My Mother’s Answering Machine Therapy

Older adults communicate in their own unique ways. It is important to really listen, so as to hear the feelings behind the words.

I have met a lot of people in their eighties and nineties who have comfortably embraced the technology of modern communication. These individuals carry I Phones, use the Internet to stay connected to current events, email, participate in chat rooms of interest; some even listen to music on an IPod.

My Mother was not one of those people, but she was able to use the answering machine. The contraption served as a sounding board of sorts, a non-judgmental, active listener through which she expressed every feeling to the fullest. Each call would begin in exactly the same way: “Hi, its me. Its about 10 PM my time, (she lived in Michigan) so its about 7 in Seattle.How is everybody? I havent talked to you in a while.” If by a while she meant the last 10 minutes or sometime in the last 10 hours, then she was correct. Her short-term memory loss was highly evident during her answering machine therapy sessions.

After her warm up, came the working phase of the session. Unabashedly un-self conscious, knowing she was being recorded, and also forgetting she was being recorded, she talked as if she were reliving the situation that caused her to feel so strongly in the first place. During the session she would demonstrate a number of actions: cry, complain, curse, chuckle, laugh hysterically, query. She would also dramatically express a number of emotions: excitement, enthusiasm, pleasure, anger, disappointment, and grief. Talking to the answering machine not only served as an outlet for her feelings, it became a diary of her daily activities, and a way of not feeling so alone when I was unavailable to answer her call. Her verbalizations often revealed the intensity of her isolation, and her despair at the changes taking place in her body and mind — the resulting waning of her strength and independence. As I listened to the tape my heart would clutch; those descriptions were a frightening reminder of how her world was shrinking.

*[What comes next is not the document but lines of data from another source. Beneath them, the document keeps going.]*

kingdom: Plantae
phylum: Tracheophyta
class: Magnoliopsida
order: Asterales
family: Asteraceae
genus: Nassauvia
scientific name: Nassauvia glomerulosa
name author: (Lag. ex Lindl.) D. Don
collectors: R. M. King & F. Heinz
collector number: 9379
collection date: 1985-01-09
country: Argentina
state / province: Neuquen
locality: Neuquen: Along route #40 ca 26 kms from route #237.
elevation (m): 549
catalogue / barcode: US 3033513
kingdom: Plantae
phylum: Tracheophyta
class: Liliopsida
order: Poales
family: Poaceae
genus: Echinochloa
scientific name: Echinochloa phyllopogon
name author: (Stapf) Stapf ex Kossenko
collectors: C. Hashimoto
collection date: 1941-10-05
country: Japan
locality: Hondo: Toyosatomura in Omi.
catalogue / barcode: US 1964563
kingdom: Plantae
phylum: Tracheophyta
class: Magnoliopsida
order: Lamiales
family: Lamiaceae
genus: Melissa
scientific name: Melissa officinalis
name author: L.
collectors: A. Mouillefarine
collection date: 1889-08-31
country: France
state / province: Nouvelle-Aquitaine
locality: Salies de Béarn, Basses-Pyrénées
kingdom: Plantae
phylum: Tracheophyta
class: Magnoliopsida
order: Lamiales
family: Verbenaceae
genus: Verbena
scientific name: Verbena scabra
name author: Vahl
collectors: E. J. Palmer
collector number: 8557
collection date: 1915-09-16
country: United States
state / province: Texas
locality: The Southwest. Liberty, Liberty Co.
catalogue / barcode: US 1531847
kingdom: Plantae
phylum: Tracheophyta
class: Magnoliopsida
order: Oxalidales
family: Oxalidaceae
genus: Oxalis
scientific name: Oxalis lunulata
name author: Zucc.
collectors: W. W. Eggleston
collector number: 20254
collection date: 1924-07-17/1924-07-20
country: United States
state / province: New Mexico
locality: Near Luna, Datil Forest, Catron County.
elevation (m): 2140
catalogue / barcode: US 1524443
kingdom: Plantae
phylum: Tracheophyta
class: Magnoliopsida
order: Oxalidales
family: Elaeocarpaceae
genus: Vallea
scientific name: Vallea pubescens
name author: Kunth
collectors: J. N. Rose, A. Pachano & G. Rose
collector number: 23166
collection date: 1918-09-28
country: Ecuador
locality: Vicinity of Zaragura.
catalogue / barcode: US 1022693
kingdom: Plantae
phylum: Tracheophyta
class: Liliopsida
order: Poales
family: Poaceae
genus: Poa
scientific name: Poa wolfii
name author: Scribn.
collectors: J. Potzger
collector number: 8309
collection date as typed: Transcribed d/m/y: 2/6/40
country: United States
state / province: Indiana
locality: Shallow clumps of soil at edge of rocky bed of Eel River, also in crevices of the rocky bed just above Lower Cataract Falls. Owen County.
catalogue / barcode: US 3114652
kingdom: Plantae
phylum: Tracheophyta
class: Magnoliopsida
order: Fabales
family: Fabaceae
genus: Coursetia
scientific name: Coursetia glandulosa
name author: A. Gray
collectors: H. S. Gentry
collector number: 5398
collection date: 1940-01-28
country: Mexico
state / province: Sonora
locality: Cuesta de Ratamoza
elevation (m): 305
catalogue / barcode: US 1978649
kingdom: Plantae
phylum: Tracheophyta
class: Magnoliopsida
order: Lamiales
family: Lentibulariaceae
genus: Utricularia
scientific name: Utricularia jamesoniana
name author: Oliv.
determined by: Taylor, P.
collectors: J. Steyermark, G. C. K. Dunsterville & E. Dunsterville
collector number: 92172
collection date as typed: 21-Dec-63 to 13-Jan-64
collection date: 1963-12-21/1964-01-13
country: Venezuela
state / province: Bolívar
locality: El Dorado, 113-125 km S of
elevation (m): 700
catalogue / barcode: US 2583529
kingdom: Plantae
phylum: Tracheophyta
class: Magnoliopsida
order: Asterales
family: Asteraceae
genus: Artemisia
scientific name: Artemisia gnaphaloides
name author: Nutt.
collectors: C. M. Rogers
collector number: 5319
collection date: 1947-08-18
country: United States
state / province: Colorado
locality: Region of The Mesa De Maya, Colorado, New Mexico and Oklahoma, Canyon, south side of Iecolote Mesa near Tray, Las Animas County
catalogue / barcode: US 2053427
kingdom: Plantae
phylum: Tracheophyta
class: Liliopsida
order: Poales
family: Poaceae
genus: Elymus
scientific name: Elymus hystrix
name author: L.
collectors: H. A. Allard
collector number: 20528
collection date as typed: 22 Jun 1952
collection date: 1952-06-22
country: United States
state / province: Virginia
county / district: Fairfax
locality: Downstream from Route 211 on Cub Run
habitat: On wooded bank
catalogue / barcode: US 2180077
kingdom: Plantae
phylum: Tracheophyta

Severe vision loss necessitated a move to assisted living. Saying goodbye to her condo of thirty-something years was devastating. “I want to go home”, she’d sob into the phone; “Why cant I go home?” She complained about many things. In an arena where someone else planned many of the daily activities, I think this was her way of validating her own style. The bread on her tuna sandwich wasn’t toasted the way she always made it, her linens came back from the laundry sloppily folded, the woman down the hall repeated things over and over, (now that was a funny one) or the air conditioning in her apartment wasn’t working. She described her inability to insert her hearing aid battery, and her deep pain at being dependent on someone else to assume this formerly simple task. She expressed worries about her finances — did she have enough money to keep paying for this expensive assisted living facility? What would she do if her money ran out?

The answering machine tape didn’t however, always play doom and gloom when I’d rewind and listen to Mom. Though unable to see the bingo cards, she was full of pride that the recreation lady enabled her to participate in the game. The recreation therapist would whisper the numbers in Mom’s ear, then hand over the microphone so Mom could call out the number. Animated when leaving her message, my Mother would squeal with delight like a kid returning from a Little League game, “I played bingo today!” She’d try to sound casual, as if it really was no big deal. But then she’d boast, “So many of the people who were playing said I must have been a teacher because I enunciated so well!” Mom also revealed a bit of competitive spirit as she described the weekly trivia game, where she called out the correct answers before anyone else. I knew the name of every President’s wife; she crowed cheerily, their names just rolled off my tongue!

She expressed elation whenever I was planning a trip to visit her. Onto the answering machine she would list the things she hoped we’d do while I was staying with her. As I listened, I would become excited myself. I was humbled to think that the anticipation of my presence could elicit such joy from my Mother, especially since there were parts of the trip that I dreaded.

As I re-played my Mother’s messages on the answering machine, I knew it felt to her as if she was talking to me directly. That makes me so grateful for the existence of that old-fashioned, now seemingly trivial, piece of technology.

For every message she left on the machine, there was an equal amount of time we actually talked together. Even though she had already shared the details on the tape, she would repeat everything all over again into my ear. I am happy that doing each of these things gave her comfort. Sometimes, when it was getting to that moment in the phone conversation when everything had been said, and its time to wind the dialogue to a close, she’d say, “Oh, I dont want to let you go”. Okay Mom, we can talk a little longer, I’d reply.

Much to my husband’s chagrin, I have saved my Mom’s taped messages. She died one year ago, and I don’t want to let her go either. I will listen to the messages again, just not yet.